Libération a mené une contre-enquête pour montrer que la présidente de Poitou-Charentes se veut trop simpliste dans ses propos.
Le 20 avril 2011, le chef d'État a donc décidé d'imposer aux entreprises de verser une prime annuelle aux employés si elles augmentent leurs dividendes. Dans un premier temps, il a été question d'une prime de 1000 euros, versés à tous les employés puis au fil des jours, le gouvernement a fini par annoncer que les modalités de versement de cette prime n'étaient pas arrêtées, laissant cela à des négociations entre les partenaires sociaux.
Lors de l'émission « les 4 vérités » sur France 2, le 22 avril, Ségolène Royal, a déclaré qu'«un rapport de l'Insee avait montré l'injuste répartition du résultat brut d'exploitation, puisque 42% de ce bénéfice va aux actionnaires et 5,5% aux salariés. Et c'est en France que cette répartition est la plus injuste. » Ce qui n'est pas tout à fait vrai selon Libération qui démontre que cette répartition ainsi que les chiffres énoncés étaient moins simples que cela.
Pour appuyer ses dires, Ségolène Royal ferait référence à une note de l'Insee parue février 2009 mais donnant des chiffres de 2007. Il apparaitrait donc que les entreprises ont réparti leur excédent brut d'exploitation (calculé après versement des salaires) de la façon suivante : 52% ont été réinvestis dans l'entreprise, 42% ont été versés aux actionnaires et 5,5% aux salariés. Évidemment, les chiffres semblent parler d'eux-mêmes. Pourtant, lorsque Ségolène Royal affirme que « la répartition des profits est la plus injuste » au monde, elle ne se base pas sur cette note. L'Insee ne fait pas une telle comparaison entre les pays parce que les modalités de reversement varient d'un pays à l'autre.
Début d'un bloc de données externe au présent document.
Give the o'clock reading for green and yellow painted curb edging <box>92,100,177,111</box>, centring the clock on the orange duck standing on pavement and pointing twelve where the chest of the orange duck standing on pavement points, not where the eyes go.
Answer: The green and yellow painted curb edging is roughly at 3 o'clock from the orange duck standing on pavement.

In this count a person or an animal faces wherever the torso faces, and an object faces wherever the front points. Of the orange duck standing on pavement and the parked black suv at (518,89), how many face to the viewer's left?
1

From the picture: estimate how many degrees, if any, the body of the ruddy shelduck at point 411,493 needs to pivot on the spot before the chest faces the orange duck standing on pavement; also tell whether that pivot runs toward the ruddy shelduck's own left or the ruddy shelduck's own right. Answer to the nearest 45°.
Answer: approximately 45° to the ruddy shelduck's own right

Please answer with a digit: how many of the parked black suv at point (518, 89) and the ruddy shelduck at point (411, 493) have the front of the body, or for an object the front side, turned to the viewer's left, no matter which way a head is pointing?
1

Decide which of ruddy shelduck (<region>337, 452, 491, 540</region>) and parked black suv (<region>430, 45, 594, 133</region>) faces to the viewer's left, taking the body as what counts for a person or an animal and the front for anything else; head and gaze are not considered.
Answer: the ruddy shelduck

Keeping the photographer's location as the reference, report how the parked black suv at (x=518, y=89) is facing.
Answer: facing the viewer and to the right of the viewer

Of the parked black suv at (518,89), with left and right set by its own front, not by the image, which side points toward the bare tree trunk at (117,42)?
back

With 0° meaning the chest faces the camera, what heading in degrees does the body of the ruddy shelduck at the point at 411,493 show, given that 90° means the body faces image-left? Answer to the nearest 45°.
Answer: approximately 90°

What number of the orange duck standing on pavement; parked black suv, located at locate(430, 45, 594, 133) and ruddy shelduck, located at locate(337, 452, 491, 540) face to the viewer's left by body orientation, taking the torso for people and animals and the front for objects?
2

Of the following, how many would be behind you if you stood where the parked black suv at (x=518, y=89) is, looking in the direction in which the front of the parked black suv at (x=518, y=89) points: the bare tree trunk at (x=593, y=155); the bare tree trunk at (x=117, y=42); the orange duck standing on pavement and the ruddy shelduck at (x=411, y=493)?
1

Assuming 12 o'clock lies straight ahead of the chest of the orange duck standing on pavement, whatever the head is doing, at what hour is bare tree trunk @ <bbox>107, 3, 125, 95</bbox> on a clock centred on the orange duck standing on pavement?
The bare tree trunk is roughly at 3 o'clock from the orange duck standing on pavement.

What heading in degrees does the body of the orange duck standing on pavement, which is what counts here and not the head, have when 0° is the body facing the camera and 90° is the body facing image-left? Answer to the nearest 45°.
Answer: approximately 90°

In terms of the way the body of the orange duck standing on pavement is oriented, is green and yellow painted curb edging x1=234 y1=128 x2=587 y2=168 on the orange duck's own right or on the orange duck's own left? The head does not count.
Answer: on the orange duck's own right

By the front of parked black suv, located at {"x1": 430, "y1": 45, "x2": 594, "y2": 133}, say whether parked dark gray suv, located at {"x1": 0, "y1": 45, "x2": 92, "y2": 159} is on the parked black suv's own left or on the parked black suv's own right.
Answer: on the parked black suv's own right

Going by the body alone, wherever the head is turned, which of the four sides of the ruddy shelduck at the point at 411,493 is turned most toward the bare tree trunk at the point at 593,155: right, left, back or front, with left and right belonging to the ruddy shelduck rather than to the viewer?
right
Libération va plus loin dans son analyse. Selon le journal, qui se rapporte à des rapports concernant le partage de la valeur ajoutée entre la rémunération du capital et celle du travail, « en France, la rémunération des salariés correspondait à 65,1% de la valeur ajoutée en 2008, un niveau plus haut que dans la plupart des autres pays. Mais surtout (et c'est le plus important), la courbe française est stable depuis vingt ans, alors qu'elle s'infléchit dans d'autres pays (l'Allemagne notamment) ».
Restons toutefois sur le calcul de Ségolène Royal. Certes, l'excédent brut d'exploitation versé aux salariés ne représente que 5,5% de la somme répartie. Mais selon le rapport du directeur de l'Insee, Jean-Philippe Cotis en 2007, la part des salariés aurait augmenté de 7%. La situation était bien pire en 1990 puisqu'elle ne représentait que 2,6%.
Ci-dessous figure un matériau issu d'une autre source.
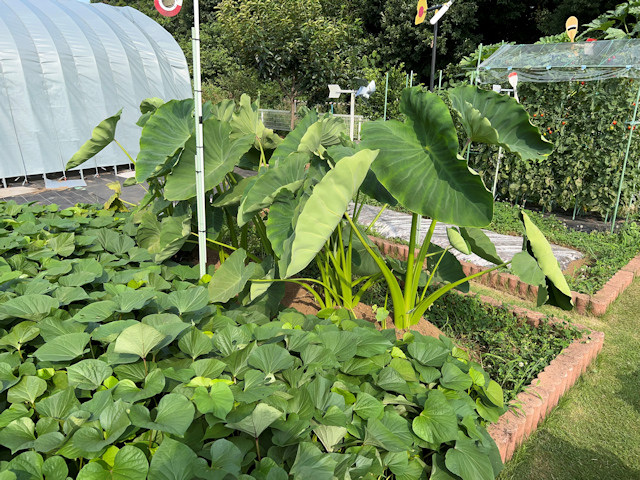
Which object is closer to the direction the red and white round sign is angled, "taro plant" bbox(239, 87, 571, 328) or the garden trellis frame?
the taro plant

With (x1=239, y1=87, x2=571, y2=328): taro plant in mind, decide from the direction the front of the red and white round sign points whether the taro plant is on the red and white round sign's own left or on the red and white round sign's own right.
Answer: on the red and white round sign's own left

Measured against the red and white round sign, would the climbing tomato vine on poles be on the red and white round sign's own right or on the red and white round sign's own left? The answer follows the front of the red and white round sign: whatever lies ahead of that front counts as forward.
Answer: on the red and white round sign's own left

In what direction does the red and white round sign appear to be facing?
toward the camera

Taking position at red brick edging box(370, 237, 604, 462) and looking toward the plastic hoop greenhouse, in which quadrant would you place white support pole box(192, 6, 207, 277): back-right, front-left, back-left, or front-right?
front-left

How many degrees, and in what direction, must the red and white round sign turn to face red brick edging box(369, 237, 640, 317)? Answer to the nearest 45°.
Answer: approximately 90° to its left
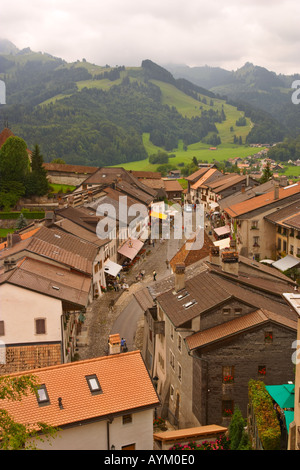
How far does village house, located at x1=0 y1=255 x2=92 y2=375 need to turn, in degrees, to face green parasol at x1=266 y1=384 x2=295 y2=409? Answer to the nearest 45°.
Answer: approximately 45° to its right

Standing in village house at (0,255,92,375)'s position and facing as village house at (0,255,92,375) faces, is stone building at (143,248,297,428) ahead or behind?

Cependant, ce qui semble être un progrès social ne l'est pas forcément : « les rémunérations liées aux bénéfices ne s'ajoutent pas au salaire de base : elles ont tendance à s'y substituer, ce que montrent plusieurs études. » Autre injustice : ce ne sont pas les salariés dans leur ensemble qui peuvent bénéficier de ces bénéfices mais essentiellement les cadres. Un tiers seulement des ouvriers y auraient eu droit contre un peu plus de la moitié des cadres. Il en résulte que c'est moins la répartition des bénéfices entre actionnaires et salariés qui est inique mais entre les salariés eux-mêmes.
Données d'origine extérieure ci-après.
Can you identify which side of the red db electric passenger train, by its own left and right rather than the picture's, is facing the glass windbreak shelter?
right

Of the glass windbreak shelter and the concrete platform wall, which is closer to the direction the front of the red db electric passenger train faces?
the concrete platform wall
D'ailleurs, le programme du Parti socialiste propose deux idées pour mieux répartir ces bénéfices : il prévoit de mieux encadrer les hauts salaires dans les entreprises où l'État est actionnaire et de moduler les impôts en fonction de la répartition des bénéfices entre les actionnaires et les entreprises, afin d'encourager celles-ci à investir plutôt qu'à verser les dividendes. Autant de propositions qui s'éloignent de l'opposition simpliste entre actionnaires et salariés faite par Ségolène Royal.
ASD
Source : Cédric Mathiot, « Ségolène Royal et le leurre du partage des profits », Libération, 30 avril 2011.